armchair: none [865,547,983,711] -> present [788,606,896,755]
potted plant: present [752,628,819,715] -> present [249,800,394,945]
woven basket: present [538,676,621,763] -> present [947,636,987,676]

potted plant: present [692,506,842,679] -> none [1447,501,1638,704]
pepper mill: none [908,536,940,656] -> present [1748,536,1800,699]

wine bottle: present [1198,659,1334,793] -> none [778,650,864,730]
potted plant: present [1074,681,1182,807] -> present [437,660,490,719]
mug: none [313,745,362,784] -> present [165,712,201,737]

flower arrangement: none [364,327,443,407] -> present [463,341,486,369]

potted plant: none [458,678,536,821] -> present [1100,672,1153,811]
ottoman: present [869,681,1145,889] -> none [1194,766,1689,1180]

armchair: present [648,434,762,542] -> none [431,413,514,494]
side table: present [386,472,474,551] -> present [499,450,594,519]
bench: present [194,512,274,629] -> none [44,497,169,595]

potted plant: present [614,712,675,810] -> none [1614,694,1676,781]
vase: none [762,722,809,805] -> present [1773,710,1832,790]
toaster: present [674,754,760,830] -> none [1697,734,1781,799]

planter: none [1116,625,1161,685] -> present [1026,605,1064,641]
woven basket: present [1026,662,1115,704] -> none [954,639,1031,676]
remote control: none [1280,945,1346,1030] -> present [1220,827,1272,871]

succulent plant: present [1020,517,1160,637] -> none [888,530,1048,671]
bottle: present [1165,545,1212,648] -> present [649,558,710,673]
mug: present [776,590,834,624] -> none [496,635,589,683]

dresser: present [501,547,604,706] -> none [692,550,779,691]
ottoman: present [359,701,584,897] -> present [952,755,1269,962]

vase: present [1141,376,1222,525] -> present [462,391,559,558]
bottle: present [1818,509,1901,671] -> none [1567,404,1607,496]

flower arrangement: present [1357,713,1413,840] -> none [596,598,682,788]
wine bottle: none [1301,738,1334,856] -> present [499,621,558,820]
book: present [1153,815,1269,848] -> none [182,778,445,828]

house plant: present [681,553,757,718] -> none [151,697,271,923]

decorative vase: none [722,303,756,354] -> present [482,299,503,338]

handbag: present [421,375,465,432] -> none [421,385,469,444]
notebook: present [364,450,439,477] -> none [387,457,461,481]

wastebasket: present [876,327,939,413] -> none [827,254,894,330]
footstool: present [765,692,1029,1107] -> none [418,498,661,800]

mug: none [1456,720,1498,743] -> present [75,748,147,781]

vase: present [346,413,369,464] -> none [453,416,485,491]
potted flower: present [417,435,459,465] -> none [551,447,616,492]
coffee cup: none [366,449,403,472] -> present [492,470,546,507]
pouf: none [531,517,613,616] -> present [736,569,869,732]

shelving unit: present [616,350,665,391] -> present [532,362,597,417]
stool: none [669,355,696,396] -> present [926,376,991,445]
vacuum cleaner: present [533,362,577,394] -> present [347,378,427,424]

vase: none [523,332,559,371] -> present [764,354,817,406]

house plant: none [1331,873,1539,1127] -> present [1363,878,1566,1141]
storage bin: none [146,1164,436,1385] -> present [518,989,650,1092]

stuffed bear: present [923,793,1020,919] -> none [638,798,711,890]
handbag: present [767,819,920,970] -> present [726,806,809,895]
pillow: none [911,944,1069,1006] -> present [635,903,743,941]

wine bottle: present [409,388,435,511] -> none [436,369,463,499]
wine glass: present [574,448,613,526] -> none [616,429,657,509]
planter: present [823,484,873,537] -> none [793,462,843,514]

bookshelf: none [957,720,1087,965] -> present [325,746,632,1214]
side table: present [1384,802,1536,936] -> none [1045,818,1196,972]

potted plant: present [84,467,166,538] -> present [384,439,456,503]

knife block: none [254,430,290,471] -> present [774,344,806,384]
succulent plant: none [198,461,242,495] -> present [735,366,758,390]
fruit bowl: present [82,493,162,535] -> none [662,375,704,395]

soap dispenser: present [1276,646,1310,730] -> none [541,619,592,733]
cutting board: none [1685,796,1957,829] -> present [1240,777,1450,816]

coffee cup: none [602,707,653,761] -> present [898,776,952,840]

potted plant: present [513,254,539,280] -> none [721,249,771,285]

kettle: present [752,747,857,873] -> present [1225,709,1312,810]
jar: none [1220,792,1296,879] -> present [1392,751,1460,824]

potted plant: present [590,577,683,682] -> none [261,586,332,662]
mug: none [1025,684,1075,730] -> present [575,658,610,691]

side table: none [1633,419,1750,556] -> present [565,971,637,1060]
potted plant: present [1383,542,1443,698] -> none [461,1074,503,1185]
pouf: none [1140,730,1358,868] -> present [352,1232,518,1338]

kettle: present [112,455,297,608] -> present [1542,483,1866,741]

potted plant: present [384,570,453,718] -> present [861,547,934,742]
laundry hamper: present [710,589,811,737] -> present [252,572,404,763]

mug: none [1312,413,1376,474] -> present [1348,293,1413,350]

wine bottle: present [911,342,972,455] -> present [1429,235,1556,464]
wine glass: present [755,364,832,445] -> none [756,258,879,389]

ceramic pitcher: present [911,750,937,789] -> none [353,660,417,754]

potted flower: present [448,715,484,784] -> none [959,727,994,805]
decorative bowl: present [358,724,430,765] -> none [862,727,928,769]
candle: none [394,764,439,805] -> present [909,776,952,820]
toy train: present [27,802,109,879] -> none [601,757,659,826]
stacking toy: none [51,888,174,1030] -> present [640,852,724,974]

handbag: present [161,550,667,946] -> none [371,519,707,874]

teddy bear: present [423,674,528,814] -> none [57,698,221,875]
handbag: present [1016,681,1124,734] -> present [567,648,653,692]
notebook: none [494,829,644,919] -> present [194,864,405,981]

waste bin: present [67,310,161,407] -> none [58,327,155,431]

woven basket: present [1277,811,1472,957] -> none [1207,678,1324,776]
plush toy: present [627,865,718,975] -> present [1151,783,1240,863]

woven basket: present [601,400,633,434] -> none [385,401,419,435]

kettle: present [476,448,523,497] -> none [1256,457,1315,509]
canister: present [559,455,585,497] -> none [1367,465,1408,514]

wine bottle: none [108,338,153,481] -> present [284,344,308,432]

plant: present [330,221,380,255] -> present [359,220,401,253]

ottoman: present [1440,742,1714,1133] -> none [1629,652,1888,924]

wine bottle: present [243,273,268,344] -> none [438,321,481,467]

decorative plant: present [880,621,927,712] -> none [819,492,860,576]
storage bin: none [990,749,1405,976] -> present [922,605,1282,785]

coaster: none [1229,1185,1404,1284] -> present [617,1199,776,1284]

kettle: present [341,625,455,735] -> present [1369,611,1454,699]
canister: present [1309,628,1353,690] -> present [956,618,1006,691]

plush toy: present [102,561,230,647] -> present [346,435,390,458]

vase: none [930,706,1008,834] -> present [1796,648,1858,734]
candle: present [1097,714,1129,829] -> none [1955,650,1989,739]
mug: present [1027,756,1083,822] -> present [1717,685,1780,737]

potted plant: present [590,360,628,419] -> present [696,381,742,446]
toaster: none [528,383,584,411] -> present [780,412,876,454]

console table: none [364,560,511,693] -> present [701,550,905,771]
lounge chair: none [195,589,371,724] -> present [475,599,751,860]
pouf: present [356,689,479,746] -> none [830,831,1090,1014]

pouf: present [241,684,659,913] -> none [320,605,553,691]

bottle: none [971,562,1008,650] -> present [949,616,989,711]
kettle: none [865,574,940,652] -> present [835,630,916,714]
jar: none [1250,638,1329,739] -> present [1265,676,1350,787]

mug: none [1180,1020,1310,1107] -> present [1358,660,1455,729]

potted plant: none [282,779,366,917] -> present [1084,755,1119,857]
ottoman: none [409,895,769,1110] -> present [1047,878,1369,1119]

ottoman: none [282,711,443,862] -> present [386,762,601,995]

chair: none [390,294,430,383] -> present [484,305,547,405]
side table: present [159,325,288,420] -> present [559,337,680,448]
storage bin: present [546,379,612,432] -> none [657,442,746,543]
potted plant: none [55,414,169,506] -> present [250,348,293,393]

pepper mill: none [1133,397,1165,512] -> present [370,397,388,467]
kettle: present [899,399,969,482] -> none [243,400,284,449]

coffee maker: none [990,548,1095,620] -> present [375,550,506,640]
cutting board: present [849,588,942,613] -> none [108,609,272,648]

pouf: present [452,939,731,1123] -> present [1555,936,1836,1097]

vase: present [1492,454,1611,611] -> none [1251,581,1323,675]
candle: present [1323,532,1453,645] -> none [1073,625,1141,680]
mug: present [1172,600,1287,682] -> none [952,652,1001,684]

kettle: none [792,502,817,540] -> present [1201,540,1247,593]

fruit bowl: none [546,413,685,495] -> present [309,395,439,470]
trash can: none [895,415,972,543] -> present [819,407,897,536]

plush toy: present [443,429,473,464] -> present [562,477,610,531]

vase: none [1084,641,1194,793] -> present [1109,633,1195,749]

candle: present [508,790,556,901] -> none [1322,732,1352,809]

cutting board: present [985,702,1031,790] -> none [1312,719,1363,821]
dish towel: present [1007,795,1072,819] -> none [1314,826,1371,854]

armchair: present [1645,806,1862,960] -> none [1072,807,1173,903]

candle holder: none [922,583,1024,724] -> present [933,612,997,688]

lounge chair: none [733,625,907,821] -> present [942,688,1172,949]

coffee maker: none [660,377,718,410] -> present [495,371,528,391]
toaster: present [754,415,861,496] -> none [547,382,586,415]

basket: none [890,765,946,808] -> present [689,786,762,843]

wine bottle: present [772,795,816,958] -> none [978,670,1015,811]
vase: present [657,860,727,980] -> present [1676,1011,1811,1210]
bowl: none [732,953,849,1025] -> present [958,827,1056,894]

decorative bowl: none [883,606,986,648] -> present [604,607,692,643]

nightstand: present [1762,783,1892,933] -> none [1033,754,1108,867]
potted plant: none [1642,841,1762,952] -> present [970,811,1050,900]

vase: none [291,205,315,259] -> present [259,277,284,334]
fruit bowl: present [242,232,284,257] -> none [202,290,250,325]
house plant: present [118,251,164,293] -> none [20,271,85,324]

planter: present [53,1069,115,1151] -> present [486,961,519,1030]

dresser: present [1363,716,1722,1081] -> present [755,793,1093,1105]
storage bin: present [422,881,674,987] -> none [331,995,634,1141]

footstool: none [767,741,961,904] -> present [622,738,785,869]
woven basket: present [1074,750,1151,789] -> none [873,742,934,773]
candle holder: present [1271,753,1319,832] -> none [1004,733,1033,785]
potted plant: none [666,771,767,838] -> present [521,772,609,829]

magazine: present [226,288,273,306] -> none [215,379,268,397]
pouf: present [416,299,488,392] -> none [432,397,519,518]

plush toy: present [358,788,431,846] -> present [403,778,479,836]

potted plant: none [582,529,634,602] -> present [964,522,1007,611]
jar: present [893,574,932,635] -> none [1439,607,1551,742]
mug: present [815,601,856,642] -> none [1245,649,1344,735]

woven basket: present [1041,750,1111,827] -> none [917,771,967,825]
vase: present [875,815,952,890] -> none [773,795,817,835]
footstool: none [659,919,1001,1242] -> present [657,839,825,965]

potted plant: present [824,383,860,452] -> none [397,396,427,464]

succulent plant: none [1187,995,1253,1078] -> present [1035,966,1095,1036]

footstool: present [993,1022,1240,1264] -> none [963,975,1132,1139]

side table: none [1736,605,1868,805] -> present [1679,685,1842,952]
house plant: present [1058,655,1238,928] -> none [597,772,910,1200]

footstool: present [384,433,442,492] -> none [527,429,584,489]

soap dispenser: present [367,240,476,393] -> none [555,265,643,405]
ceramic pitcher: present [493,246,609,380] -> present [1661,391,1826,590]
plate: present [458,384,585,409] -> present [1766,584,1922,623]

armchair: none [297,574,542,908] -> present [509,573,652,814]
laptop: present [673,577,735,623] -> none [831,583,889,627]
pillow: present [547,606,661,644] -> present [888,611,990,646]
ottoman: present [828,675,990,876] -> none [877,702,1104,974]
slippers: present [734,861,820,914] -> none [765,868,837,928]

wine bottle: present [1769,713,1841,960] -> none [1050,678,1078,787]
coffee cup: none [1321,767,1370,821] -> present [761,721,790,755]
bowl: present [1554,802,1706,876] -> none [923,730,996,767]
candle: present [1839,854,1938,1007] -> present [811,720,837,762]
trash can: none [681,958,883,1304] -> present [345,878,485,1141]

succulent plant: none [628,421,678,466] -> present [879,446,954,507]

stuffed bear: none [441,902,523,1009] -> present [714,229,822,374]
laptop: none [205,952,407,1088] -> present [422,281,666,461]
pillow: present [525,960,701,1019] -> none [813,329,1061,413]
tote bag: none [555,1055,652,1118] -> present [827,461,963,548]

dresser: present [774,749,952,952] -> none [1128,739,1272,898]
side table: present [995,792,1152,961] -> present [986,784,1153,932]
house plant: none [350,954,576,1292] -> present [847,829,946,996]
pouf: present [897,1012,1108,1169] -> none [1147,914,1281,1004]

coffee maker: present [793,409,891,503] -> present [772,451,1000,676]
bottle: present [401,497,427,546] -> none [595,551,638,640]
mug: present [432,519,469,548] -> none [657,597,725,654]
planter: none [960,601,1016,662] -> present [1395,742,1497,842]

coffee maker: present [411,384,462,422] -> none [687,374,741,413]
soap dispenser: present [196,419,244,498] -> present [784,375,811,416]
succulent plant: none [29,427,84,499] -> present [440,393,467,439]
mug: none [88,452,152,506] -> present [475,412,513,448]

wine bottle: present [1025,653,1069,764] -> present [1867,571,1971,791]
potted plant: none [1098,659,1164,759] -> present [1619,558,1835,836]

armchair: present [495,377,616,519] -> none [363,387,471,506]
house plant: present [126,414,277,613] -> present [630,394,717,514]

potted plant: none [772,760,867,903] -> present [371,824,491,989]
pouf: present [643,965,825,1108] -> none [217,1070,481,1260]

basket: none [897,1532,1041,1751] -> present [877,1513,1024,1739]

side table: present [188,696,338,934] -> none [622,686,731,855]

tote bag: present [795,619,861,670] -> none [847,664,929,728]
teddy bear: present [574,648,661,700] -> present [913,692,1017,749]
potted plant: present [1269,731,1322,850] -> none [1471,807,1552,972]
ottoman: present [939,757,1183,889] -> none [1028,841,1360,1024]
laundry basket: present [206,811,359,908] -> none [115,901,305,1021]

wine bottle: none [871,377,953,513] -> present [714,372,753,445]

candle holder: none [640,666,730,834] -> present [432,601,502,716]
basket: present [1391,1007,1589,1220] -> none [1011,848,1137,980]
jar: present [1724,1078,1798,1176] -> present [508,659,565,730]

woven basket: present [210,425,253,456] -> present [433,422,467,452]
- - - - - - -
### What you will do:
What lines hold the string "house"? Pick them out of the data.

### Finished exercise:
house plant: present [681,553,757,718] -> none [151,697,271,923]
house plant: none [1331,873,1539,1127] -> present [1363,878,1566,1141]
house plant: present [118,251,164,293] -> none [20,271,85,324]
house plant: present [1058,655,1238,928] -> none [597,772,910,1200]
house plant: none [350,954,576,1292] -> present [847,829,946,996]
house plant: present [126,414,277,613] -> present [630,394,717,514]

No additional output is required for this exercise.